I think only these cases should be processed from the comment list, because all other normal Javadoc cases already exist as properties in the method, field, type declaration AST nodes.

pouryafard75 commented 2 months ago

@tsantalis Attached JavaDocs actually have parents. Thats the way to distinguish them:

image
tsantalis commented 2 months ago

@pouryafard75 Yes you are right. The attached javadocs to method, field, type declarations have a parent, while those inside method bodies have a null parent.

Your PR is extensively tested and ready to be merged. @jrfaller Please go ahead with the merge. We checked everything in detail.

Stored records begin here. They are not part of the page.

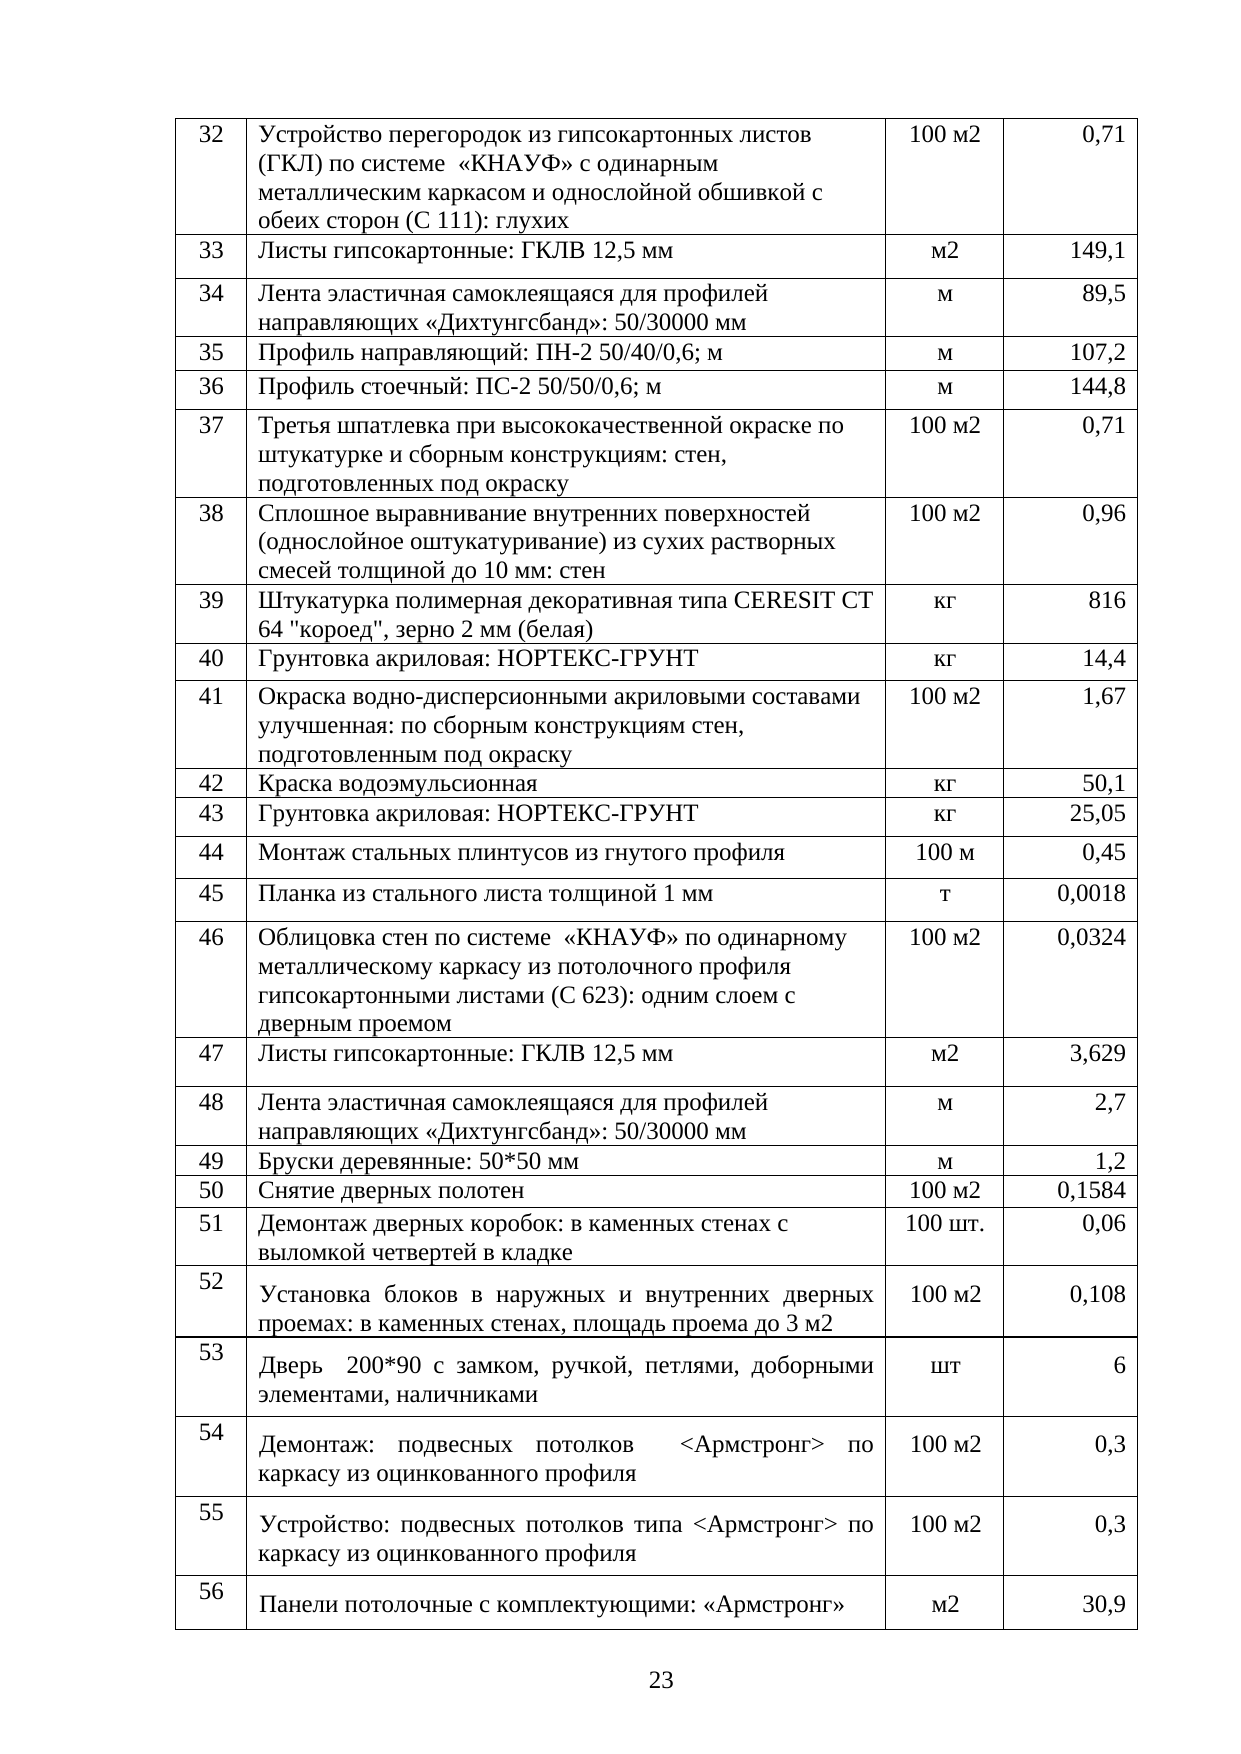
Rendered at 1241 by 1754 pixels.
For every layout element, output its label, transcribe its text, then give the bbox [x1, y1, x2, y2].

table_cell Демонтаж дверных коробок: в каменных стенах с выломкой четвертей в кладке [247, 1208, 885, 1265]
table_cell Грунтовка акриловая: НОРТЕКС-ГРУНТ [247, 798, 885, 836]
table_cell 0,0018 [1004, 879, 1137, 921]
table_cell 100 м2 [886, 1417, 1003, 1496]
table_cell 89,5 [1004, 279, 1137, 336]
table_cell м2 [886, 235, 1003, 277]
table_cell 46 [176, 922, 246, 1037]
table_cell кг [886, 585, 1003, 642]
table_cell Третья шпатлевка при высококачественной окраске по штукатурке и сборным конструкциям: стен, подготовленных под окраску [247, 410, 885, 497]
table_cell 100 м2 [886, 410, 1003, 497]
table_cell 0,3 [1004, 1417, 1137, 1496]
table_cell Панели потолочные с комплектующими: «Армстронг» [247, 1576, 885, 1628]
table_cell т [886, 879, 1003, 921]
table_cell 37 [176, 410, 246, 497]
table_cell м [886, 337, 1003, 370]
table_cell 39 [176, 585, 246, 642]
table_cell шт [886, 1338, 1003, 1416]
table_cell 100 м2 [886, 1266, 1003, 1336]
table_cell 42 [176, 769, 246, 797]
table_cell 0,71 [1004, 119, 1137, 234]
table_cell Сплошное выравнивание внутренних поверхностей (однослойное оштукатуривание) из сухих растворных смесей толщиной до 10 мм: стен [247, 498, 885, 584]
table_cell 0,3 [1004, 1497, 1137, 1575]
table_cell 3,629 [1004, 1038, 1137, 1086]
table_cell Установка блоков в наружных и внутренних дверных проемах: в каменных стенах, площадь проема до 3 м2 [247, 1266, 885, 1336]
table_cell 100 м2 [886, 498, 1003, 584]
table_cell Грунтовка акриловая: НОРТЕКС-ГРУНТ [247, 644, 885, 680]
table_cell 1,67 [1004, 681, 1137, 767]
table_cell 816 [1004, 585, 1137, 642]
table_cell Лента эластичная самоклеящаяся для профилей направляющих «Дихтунгсбанд»: 50/30000 мм [247, 279, 885, 336]
table_cell 0,108 [1004, 1266, 1137, 1336]
table_cell 43 [176, 798, 246, 836]
table_cell 30,9 [1004, 1576, 1137, 1628]
table_cell 0,45 [1004, 837, 1137, 877]
table_cell 6 [1004, 1338, 1137, 1416]
table_cell Демонтаж: подвесных потолков <Армстронг> по каркасу из оцинкованного профиля [247, 1417, 885, 1496]
table_cell 50,1 [1004, 769, 1137, 797]
table_cell Бруски деревянные: 50*50 мм [247, 1146, 885, 1174]
table_cell кг [886, 798, 1003, 836]
table_cell 100 м2 [886, 119, 1003, 234]
table_cell 0,71 [1004, 410, 1137, 497]
table_cell 52 [176, 1266, 246, 1336]
table_cell 0,0324 [1004, 922, 1137, 1037]
table_cell м2 [886, 1038, 1003, 1086]
table_cell 47 [176, 1038, 246, 1086]
table_cell 53 [176, 1338, 246, 1416]
table_cell 14,4 [1004, 644, 1137, 680]
table_cell 107,2 [1004, 337, 1137, 370]
table_cell Монтаж стальных плинтусов из гнутого профиля [247, 837, 885, 877]
table_cell 0,1584 [1004, 1176, 1137, 1207]
table_cell 35 [176, 337, 246, 370]
table_cell 100 м2 [886, 1497, 1003, 1575]
table_cell 33 [176, 235, 246, 277]
table_cell 100 м2 [886, 922, 1003, 1037]
table_cell Лента эластичная самоклеящаяся для профилей направляющих «Дихтунгсбанд»: 50/30000 мм [247, 1087, 885, 1145]
table_cell Профиль направляющий: ПН-2 50/40/0,6; м [247, 337, 885, 370]
table_cell 144,8 [1004, 371, 1137, 409]
table_cell 32 [176, 119, 246, 234]
table_cell 2,7 [1004, 1087, 1137, 1145]
table_cell 25,05 [1004, 798, 1137, 836]
table_cell 100 шт. [886, 1208, 1003, 1265]
table_cell Краска водоэмульсионная [247, 769, 885, 797]
table_cell м [886, 279, 1003, 336]
table_cell 100 м2 [886, 681, 1003, 767]
table_cell м [886, 1087, 1003, 1145]
table_cell Планка из стального листа толщиной 1 мм [247, 879, 885, 921]
table_cell Дверь 200*90 с замком, ручкой, петлями, доборными элементами, наличниками [247, 1338, 885, 1416]
table_cell 54 [176, 1417, 246, 1496]
table_cell Окраска водно-дисперсионными акриловыми составами улучшенная: по сборным конструкциям стен, подготовленным под окраску [247, 681, 885, 767]
table_cell 55 [176, 1497, 246, 1575]
table_cell 149,1 [1004, 235, 1137, 277]
table_cell Листы гипсокартонные: ГКЛВ 12,5 мм [247, 1038, 885, 1086]
table_cell 44 [176, 837, 246, 877]
table_cell 45 [176, 879, 246, 921]
table_cell 56 [176, 1576, 246, 1628]
table_cell Устройство перегородок из гипсокартонных листов (ГКЛ) по системе «КНАУФ» с одинарным металлическим каркасом и однослойной обшивкой с обеих сторон (С 111): глухих [247, 119, 885, 234]
table_cell Снятие дверных полотен [247, 1176, 885, 1207]
table_cell 36 [176, 371, 246, 409]
table_cell 0,06 [1004, 1208, 1137, 1265]
table_cell кг [886, 769, 1003, 797]
table_cell 34 [176, 279, 246, 336]
table_cell Облицовка стен по системе «КНАУФ» по одинарному металлическому каркасу из потолочного профиля гипсокартонными листами (С 623): одним слоем с дверным проемом [247, 922, 885, 1037]
table_cell м [886, 371, 1003, 409]
table_cell 41 [176, 681, 246, 767]
table_cell м2 [886, 1576, 1003, 1628]
table_cell 48 [176, 1087, 246, 1145]
table_cell Устройство: подвесных потолков типа <Армстронг> по каркасу из оцинкованного профиля [247, 1497, 885, 1575]
table_cell 38 [176, 498, 246, 584]
table_cell Профиль стоечный: ПС-2 50/50/0,6; м [247, 371, 885, 409]
table_cell Листы гипсокартонные: ГКЛВ 12,5 мм [247, 235, 885, 277]
table_cell 0,96 [1004, 498, 1137, 584]
table_cell 100 м [886, 837, 1003, 877]
table_cell 50 [176, 1176, 246, 1207]
table_cell 1,2 [1004, 1146, 1137, 1174]
table_cell Штукатурка полимерная декоративная типа CERESIT CT 64 "короед", зерно 2 мм (белая) [247, 585, 885, 642]
table_cell кг [886, 644, 1003, 680]
table_cell 51 [176, 1208, 246, 1265]
table_cell м [886, 1146, 1003, 1174]
table_cell 100 м2 [886, 1176, 1003, 1207]
table_cell 49 [176, 1146, 246, 1174]
table_cell 40 [176, 644, 246, 680]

jrfaller commented 2 months ago

Hi @tsantalis, @pouryafard75!

Thanks a lot for improving the PR. Sorry to be a little over-careful with this one but it's on the JDT parser so it can have a lot of effect :)

I have tried the option mechanism and I think it's not very convenient to use. By reading the code base again I think that finally the easiest way to have both ways to generate the tree would be to have a new TreeGenerator, similar to what I did for the change distiller tree generator here: https://github.com/GumTreeDiff/gumtree/blob/main/gen.jdt/src/main/java/com/github/gumtreediff/gen/jdt/cd/CdJdtTreeGenerator.java

This way it can easily be set up using the -g option in the command line. Sorry not to have spotted this sooner.

@pouryafard75 could you try it?

Cheers!

pouryafard75 commented 2 months ago

@jrfaller What do you think about this new impl?

pouryafard75 commented 2 months ago

I have written separate Visitor and Generator for it. I think now its ready and functional.

jrfaller commented 2 months ago

Perfect! Looks very nice! Thanks @pouryafard75 and @tsantalis !!!

monperrus commented 2 months ago

@pouryafard75 @tsantalis ICYMI, see also https://github.com/SpoonLabs/gumtree-spoon-ast-diff/ Gumtree-diff for Java with the full power of the Spoon API.

tsantalis commented 2 months ago

@monperrus Martin, thanks for the pointer. We will check if it is possible to add gumtree-spoon in our AST diff benchmark.

tsantalis commented 2 months ago

@jrfaller When should we expect the next Gumtree release?

jrfaller commented 1 month ago

Hi @tsantalis ! I have just released 4.0.0-beta3 if I don't run into any bug with it should be soon released as 4.0.0!